Car il s’agit d’un thème sensible, l’abandon, qui est une peur, une angoisse que peuvent ressentir des enfants sans pouvoir l’exprimer, et aussi la perte du doudou.

L’ours en peluche Grizzli a été oublié dans le train par  Arthur qui part en vacances au bord de la mer avec ses parents. Il est un ours un peu spécial avec des oreilles de lapin,  une queue d’écureuil,  un véritable compagnon pour le petit garçon.

Il se retrouve sur une étagère du bureau du chef de gare, dans le noir, et il se sent vraiment très seul. Puis dans la pénombre, il distingue une forme, et il s’agit d’une poupée très mignonne, vêtue d’un maillot de bain, avec des lunettes de soleil. Pas de doute, elle allait aussi à la plage ! Elle lui explique qu’elle se nomme Lola Belle,  qu’elle était dans le train avec une petite fille,et qu’elle attend dans cette pièce depuis un mois. Un mois à entendre le bruit des trains qui passent …  Grizzli ne peut l’accepter, et il décide la poupée à partir vers la mer, tout simplement en suivant les rails. Elle accepte, malgré ses inquiétudes.

Ils vont connaitre toutes sortes d’aventures, apprendre à faire très attention quand les trains passent, ils affrontent les tunnels  angoissants  et  s’aperçoivent qu’ils doivent continuer en suivant le cours d’eau qu’ils voient devant eux.
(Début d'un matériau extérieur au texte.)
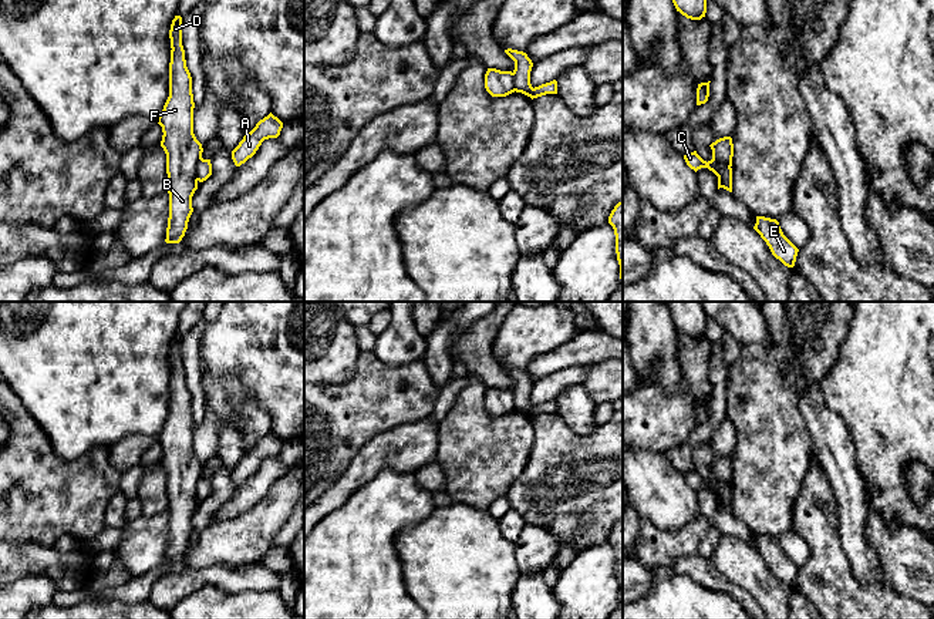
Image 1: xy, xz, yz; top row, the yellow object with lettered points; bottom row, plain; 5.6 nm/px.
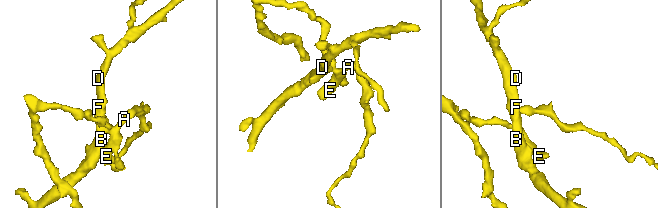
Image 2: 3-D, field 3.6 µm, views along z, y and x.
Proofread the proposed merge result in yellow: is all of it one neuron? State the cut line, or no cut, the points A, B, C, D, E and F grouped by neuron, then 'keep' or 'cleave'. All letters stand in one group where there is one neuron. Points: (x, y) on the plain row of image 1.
cut in xy along (202, 477), (195, 487), (196, 498); A C E / B D F; cleave

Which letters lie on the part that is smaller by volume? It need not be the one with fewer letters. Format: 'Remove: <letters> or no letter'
Remove: A, C, E

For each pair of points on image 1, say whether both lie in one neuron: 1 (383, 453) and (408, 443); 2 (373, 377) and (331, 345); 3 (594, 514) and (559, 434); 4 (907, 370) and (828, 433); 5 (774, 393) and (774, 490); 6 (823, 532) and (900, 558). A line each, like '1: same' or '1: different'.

Les voilà à bord d’une sorte de radeau qui vogue sur le fleuve … vers la mer !

Le courage d’agir, d’affronter les risques, plutôt que de rester passif …  la volonté d’aller jusqu’au bout, avec l’aide de l’amitié  …  sous cette forme charmante, le message passe.

Mais on peut se demander pourquoi les parents d’ Arthur et de Mathilde n’ont pas téléphoné au chef  de gare !

L’ours et la poupée – par Hubert Ben Kemoun –  Illustrations de Kim Seijung – Père Castor –  Album cartonné format 24 x 30 cm – 32 pages – 13,50 Euros – ( Dès 5 ans )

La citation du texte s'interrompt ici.